Aim of the exercise: Extract every line of the listing below word for word, leaving out the pictures.

Dataset excerpts:
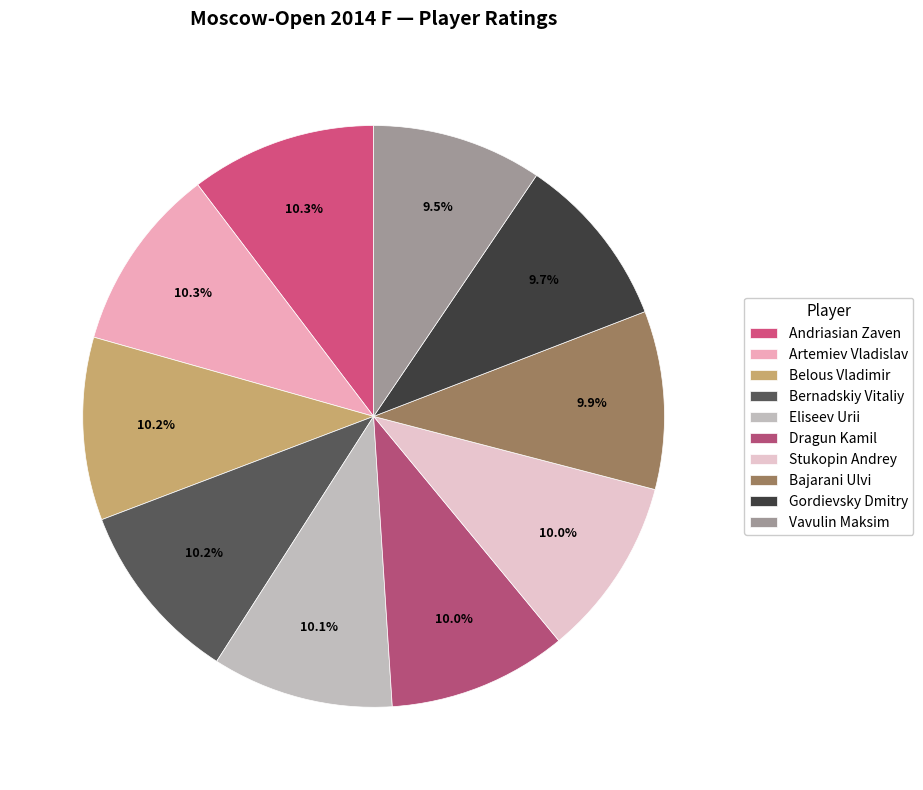

Combined, do Belous Vladimir and Gordievsky Dmitry account for over 50%?

No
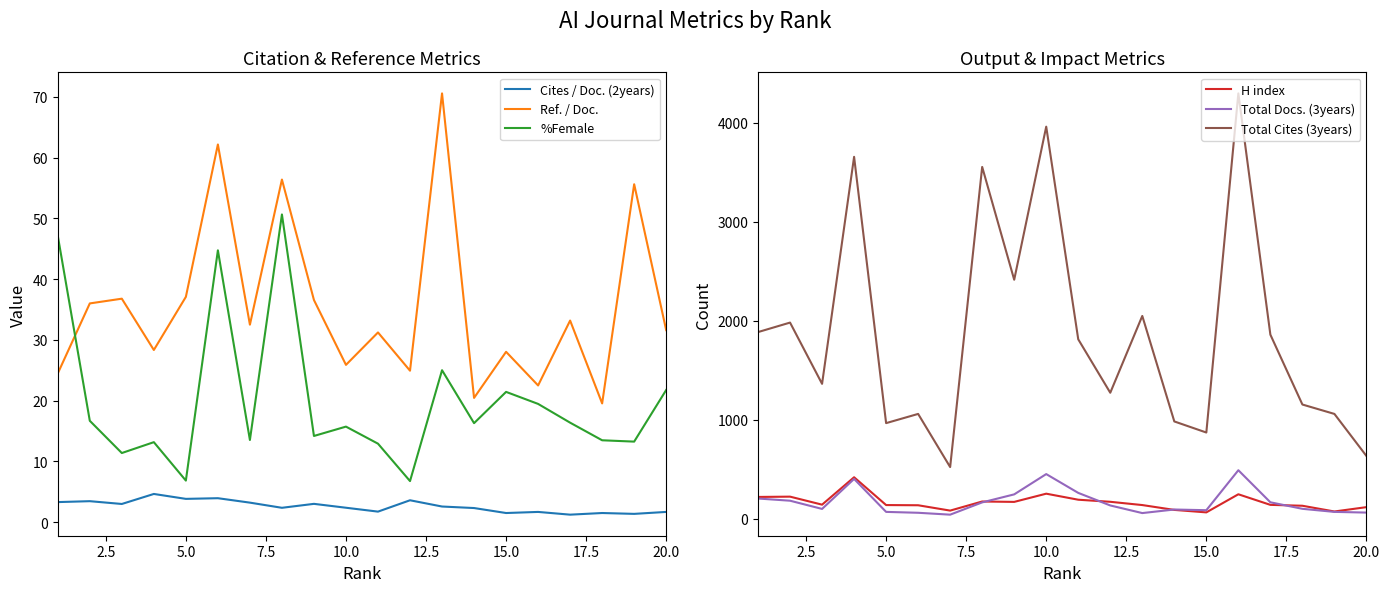

Reading left to right, transcribe all the data shown in this chart.

Cites / Doc. (2years): 3.3	3.4	3.0	4.6	3.8	3.9	3.2	2.3	3.0	2.4	1.7	3.6	2.5	2.3	1.5	1.7	1.2	1.5	1.3	1.7
Ref. / Doc.: 24.5	36.0	36.8	28.3	37.1	62.2	32.5	56.4	36.6	25.9	31.2	24.9	70.6	20.4	28.0	22.5	33.2	19.5	55.6	31.6
%Female: 47.1	16.7	11.4	13.2	6.8	44.7	13.5	50.6	14.2	15.7	12.9	6.7	25.0	16.3	21.4	19.4	16.4	13.5	13.2	21.7
H index: 218.0	221.0	140.0	417.0	136.0	134.0	80.0	172.0	168.0	251.0	190.0	169.0	136.0	87.0	62.0	245.0	138.0	129.0	71.0	115.0
Total Docs. (3years): 202.0	180.0	97.0	400.0	67.0	58.0	39.0	163.0	244.0	449.0	259.0	132.0	55.0	91.0	84.0	488.0	164.0	98.0	67.0	60.0
Total Cites (3years): 1884.0	1980.0	1361.0	3655.0	964.0	1057.0	520.0	3553.0	2413.0	3960.0	1811.0	1271.0	2047.0	981.0	869.0	4296.0	1858.0	1152.0	1057.0	632.0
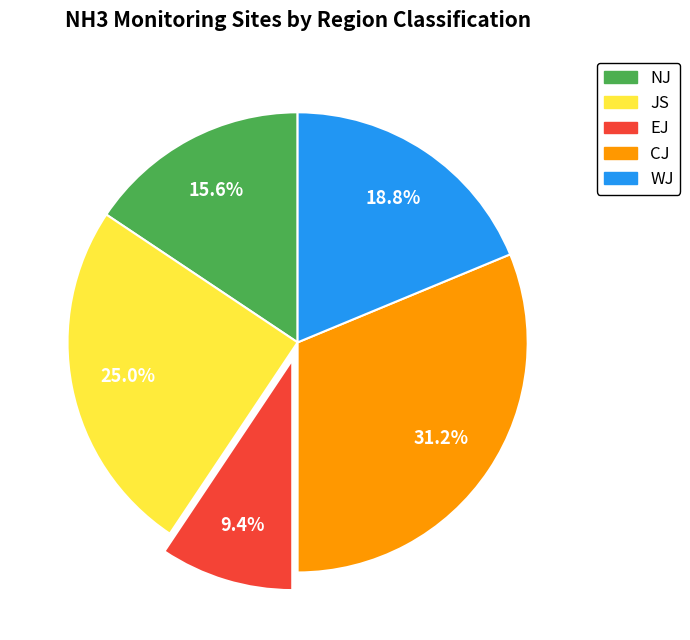

To the nearest percent, what is the combined percentage of WJ and JS?

44%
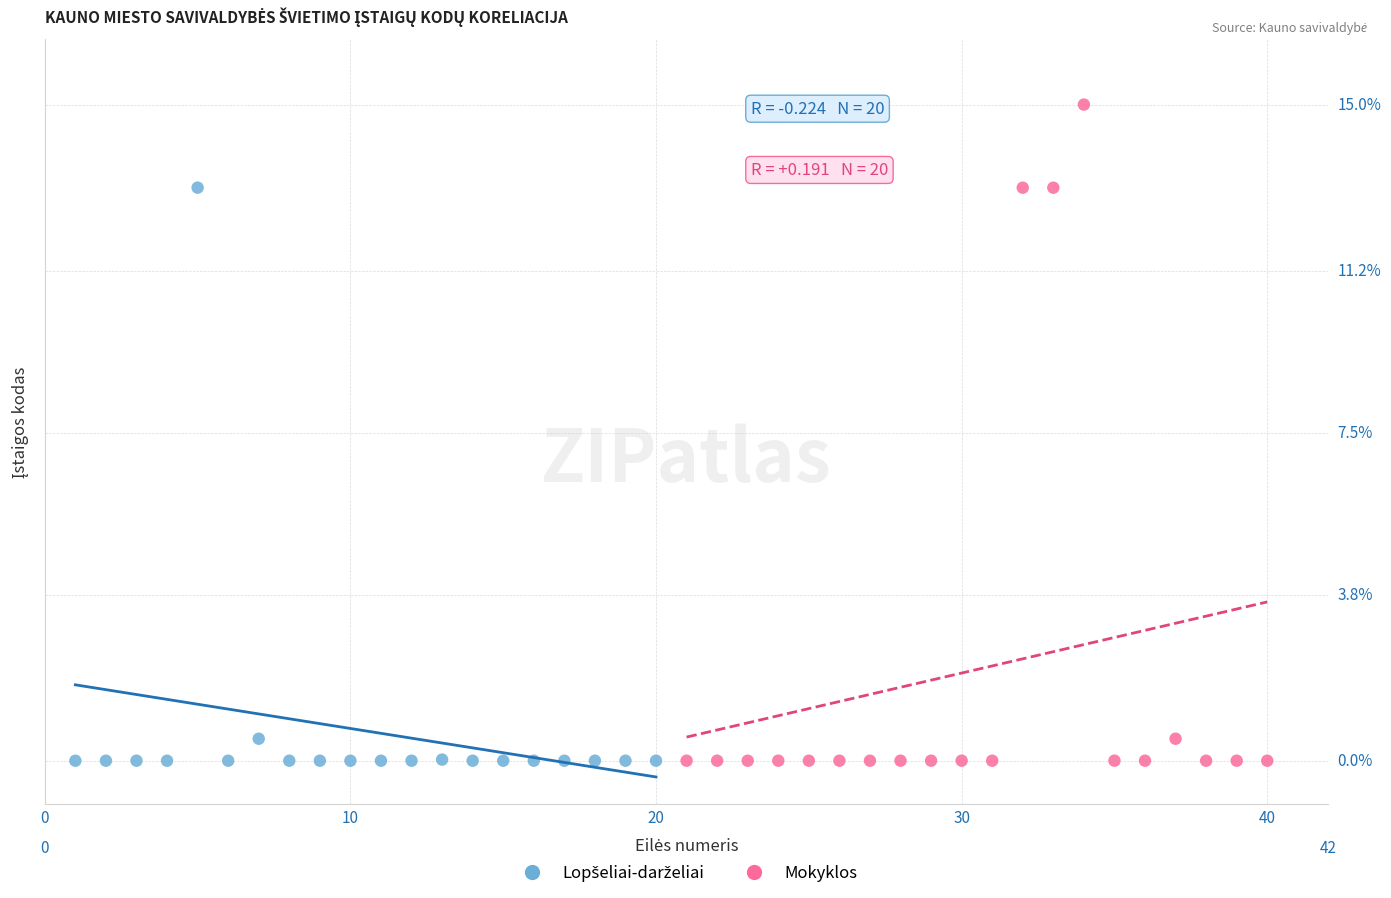

Which series contains the highest Y value?

Mokyklos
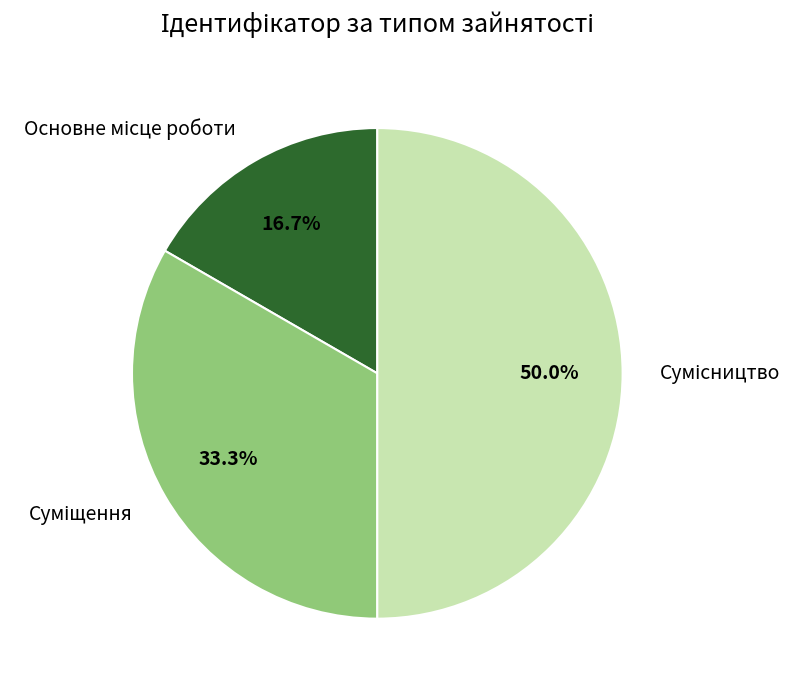

How many segments does this pie chart have?

3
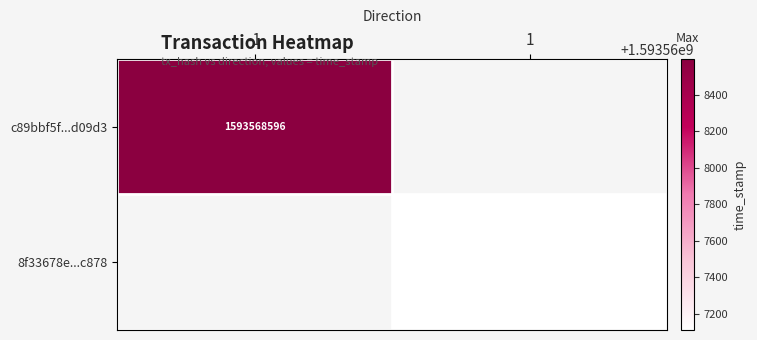

Which series has the largest total across all categories?

c89bbf5f328fa7a787b0725412c7927a78d09d3...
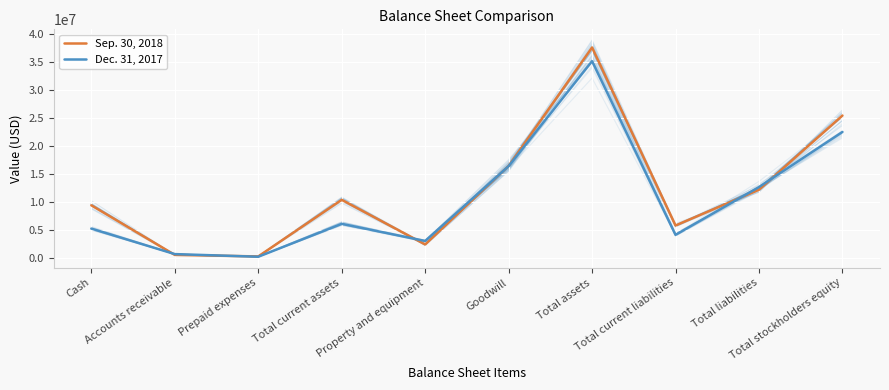

Rank the categories by Dec. 31, 2017 value from lowest to highest.

Prepaid expenses, Accounts receivable, Property and equipment, Total current liabilities, Cash, Total current assets, Total liabilities, Goodwill, Total stockholders equity, Total assets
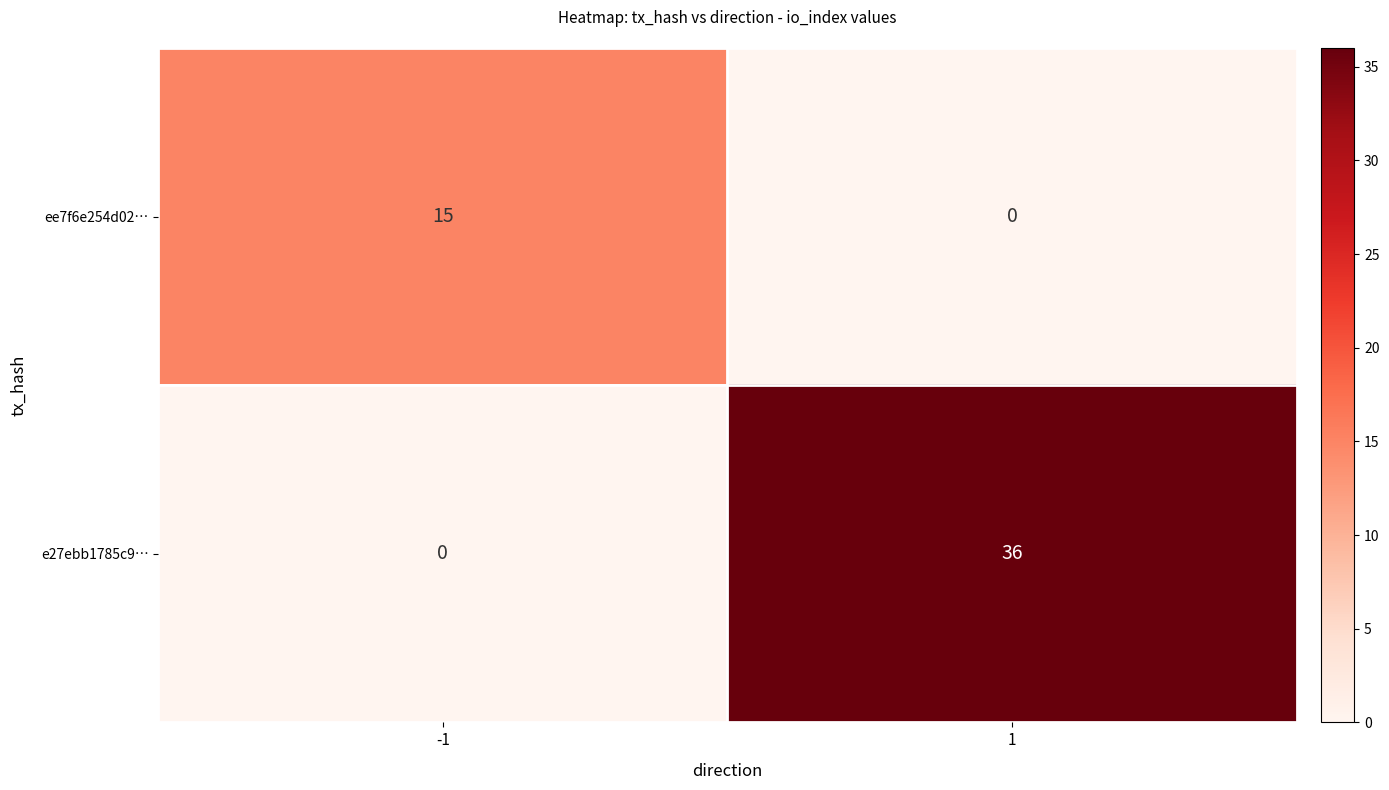

At how many categories does at least one series exceed 33?

1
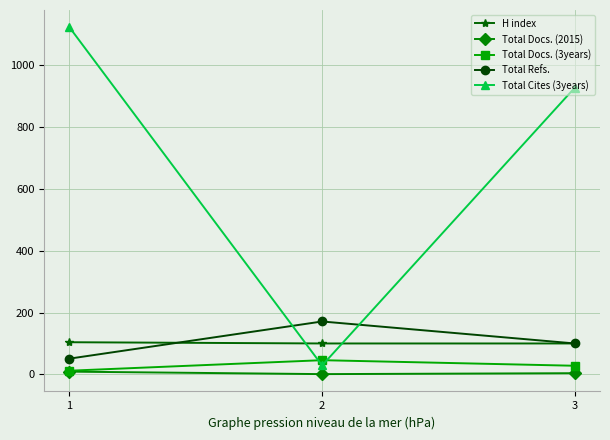

What is the value of the Total Cites (3years) point at the 3rd from the left?

926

Answer to this problem:
Combined, do Belous Vladimir and Gordievsky Dmitry account for over 50%?

No

Reading left to right, transcribe all the data shown in this chart.

Cites / Doc. (2years): 3.3	3.4	3.0	4.6	3.8	3.9	3.2	2.3	3.0	2.4	1.7	3.6	2.5	2.3	1.5	1.7	1.2	1.5	1.3	1.7
Ref. / Doc.: 24.5	36.0	36.8	28.3	37.1	62.2	32.5	56.4	36.6	25.9	31.2	24.9	70.6	20.4	28.0	22.5	33.2	19.5	55.6	31.6
%Female: 47.1	16.7	11.4	13.2	6.8	44.7	13.5	50.6	14.2	15.7	12.9	6.7	25.0	16.3	21.4	19.4	16.4	13.5	13.2	21.7
H index: 218.0	221.0	140.0	417.0	136.0	134.0	80.0	172.0	168.0	251.0	190.0	169.0	136.0	87.0	62.0	245.0	138.0	129.0	71.0	115.0
Total Docs. (3years): 202.0	180.0	97.0	400.0	67.0	58.0	39.0	163.0	244.0	449.0	259.0	132.0	55.0	91.0	84.0	488.0	164.0	98.0	67.0	60.0
Total Cites (3years): 1884.0	1980.0	1361.0	3655.0	964.0	1057.0	520.0	3553.0	2413.0	3960.0	1811.0	1271.0	2047.0	981.0	869.0	4296.0	1858.0	1152.0	1057.0	632.0

To the nearest percent, what is the combined percentage of WJ and JS?

44%

Which series contains the highest Y value?

Mokyklos

How many segments does this pie chart have?

3

Which series has the largest total across all categories?

c89bbf5f328fa7a787b0725412c7927a78d09d3...

Rank the categories by Dec. 31, 2017 value from lowest to highest.

Prepaid expenses, Accounts receivable, Property and equipment, Total current liabilities, Cash, Total current assets, Total liabilities, Goodwill, Total stockholders equity, Total assets

At how many categories does at least one series exceed 33?

1

What is the value of the Total Cites (3years) point at the 3rd from the left?

926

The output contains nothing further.